Ex-military volunteers deliver aid in disaster-struck and war-torn countries
PUBLISHED: 08:00 11 May 2019
Two ex-military personnel have joined a charity team to Mozambique to deliver aid to hundreds of people.
Team Rubicon UK has helped deliver 150 tonnes worth of aid to 11,000 people across eight remote communities, and two men from North Somerset have joined the team.
The disaster-reaction team has deployed people from around the country to parts of war-torn and disaster-struck communities which normal aid organisations struggle to access.
Regional co-ordinator Mark Bradshaw, aged 51 from Weston, and 28-year-old Stefan Hoole, from Portishead, are in Mozambique following a devastating cyclone.
Both had been part of the Royal Tank Regime before joining the disaster response charity.
Stefan served for five years in the military, including a stint in Afghanistan in 2016, and said Team Rubicon UK had given him a 'sense of purpose' after leaving the army.
He said: "I first heard about Team Rubicon UK in 2016.
"A friend I had been in the military with had already been volunteering with them and deployed to Haiti.
"I went down to an open day the following week and I went for an induction. Three months later, Hurricane Irma hit so I deployed to the British Virgin Isles.
"I formed part of the incident management team, since then I have been deployed to Birmingham after the flash floods and I have had regular involvement with them since.
"I got a great sense of purpose. After leaving the military I was quite lost, so re-triggered that part of me - still wanting to serve and wanting to be a part of something bigger than myself.
"It is very powerful how you can have such a significant impact on the beneficiaries. It is a special feeling and I enjoy giving back."
Team Rubicon UK usually deploys a team to a disaster stricken area within 24-48 hours and the team are able to go into places which other charities cannot due to the military background of its volunteers.
Regional fundraising and communications officer Rich McSweeney said: "We will carry everything in our vehicles and on our backs.
"We are using the skill sets which we gained while in the military and then those we have picked up from civilian life, we then combine them and it gives us a dynamic, military approach.
"In the military you are trained to be able to write a plan on the back of a cigarette packet.
"In disasters, we can be implemented in there and bring some order to the chaos through our training."
Mark told the Times: "I was looking on Facebook about three years ago and saw one of my old bosses was working in the operations room for Team Rubicon in 2016 and I sarcastically said 'you shouldn't be trusted to work in the operations room so I am going to drive down there and take a look'.
"My first deployment was to the Caribbean following Hurricane Irma. I spoke to my boss, went home and the next day I was at Heathrow waiting for my flight, landing in Haiti and then on through the Caribbean.
"Traditionally the larger aid organisations take quite a long time to get into the country so there is a gap which is not filled.
"We try to deploy early, assess the need and then determine if there is a need for taking teams in.

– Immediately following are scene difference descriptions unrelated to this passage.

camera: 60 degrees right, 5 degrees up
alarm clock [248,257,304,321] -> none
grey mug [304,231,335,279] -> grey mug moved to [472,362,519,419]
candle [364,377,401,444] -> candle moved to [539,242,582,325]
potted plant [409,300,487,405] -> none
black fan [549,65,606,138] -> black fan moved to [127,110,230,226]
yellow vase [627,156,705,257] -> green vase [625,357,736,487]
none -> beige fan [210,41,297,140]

"With Hurricane Irma, a small team of five of us were deployed from across the country to Haiti, then we did damage assessments, water purification assessments, if they needed communications or solar power.
"We determined in Turks and Caicos there wasn't really a need but in the British Virgin Islands we could do some good work.

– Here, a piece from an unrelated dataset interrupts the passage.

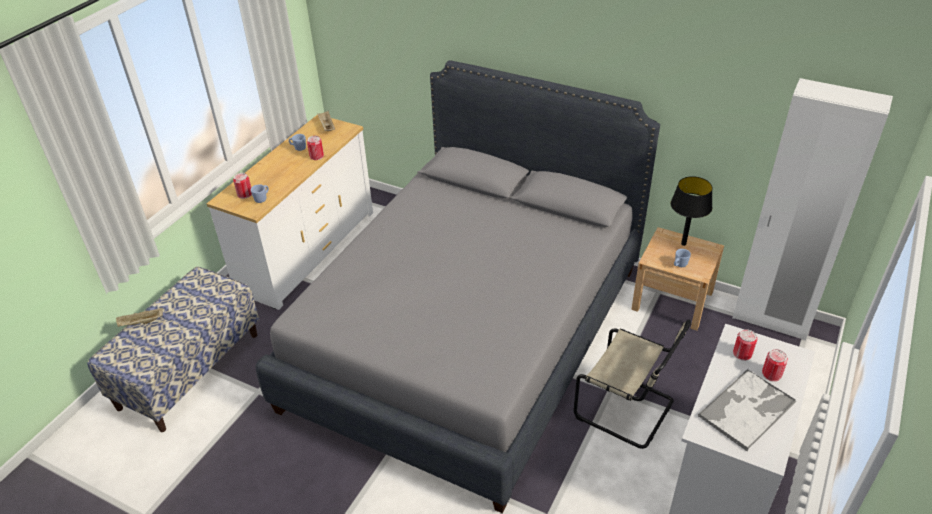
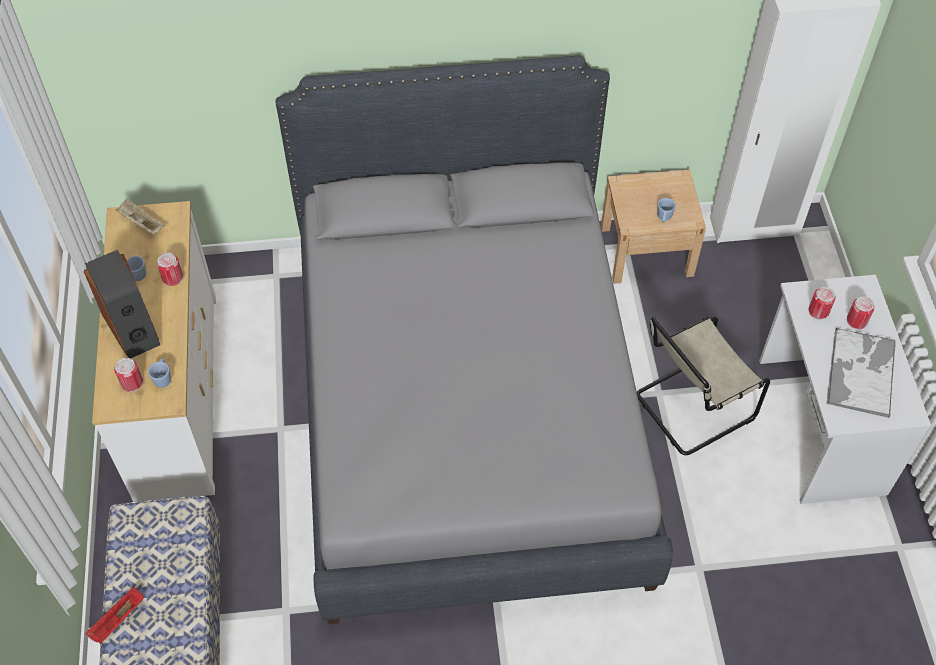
camera: 35 degrees left, 15 degrees up
beige tray [116,308,163,327] -> red tray [85,587,144,644]
beige chair [573,320,691,449] -> beige chair turned 150 degrees clockwise [637,317,770,455]
black table lamp [671,176,712,246] -> none
none -> speaker [83,250,160,358]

"Across our volunteers, we were out there for two to three months helping to rebuild schools and houses where the need was the greatest. One minute you are out in the middle of a disaster zone, helping people who have had their worst day, then the next I am back at my desk pushing pixels around and colouring in on a computer.
"It is a bit of a culture shock but with a military background you are used to bringing order to chaos."
Stefan and Mark are in Mozambique after Cyclone Idai hit the country and killed hundreds of people and devastated thousands of communities, houses and crops in one of the worst tropical cyclones on record to affect the southern hemisphere.
With about 250,000 homes destroyed and 602 people dead, as of April 9, a team of the former British service and expert civilians have been deployed to help on the ground.
Almost two dozen aid workers from Team Rubicon UK have been putting their military skills to good use.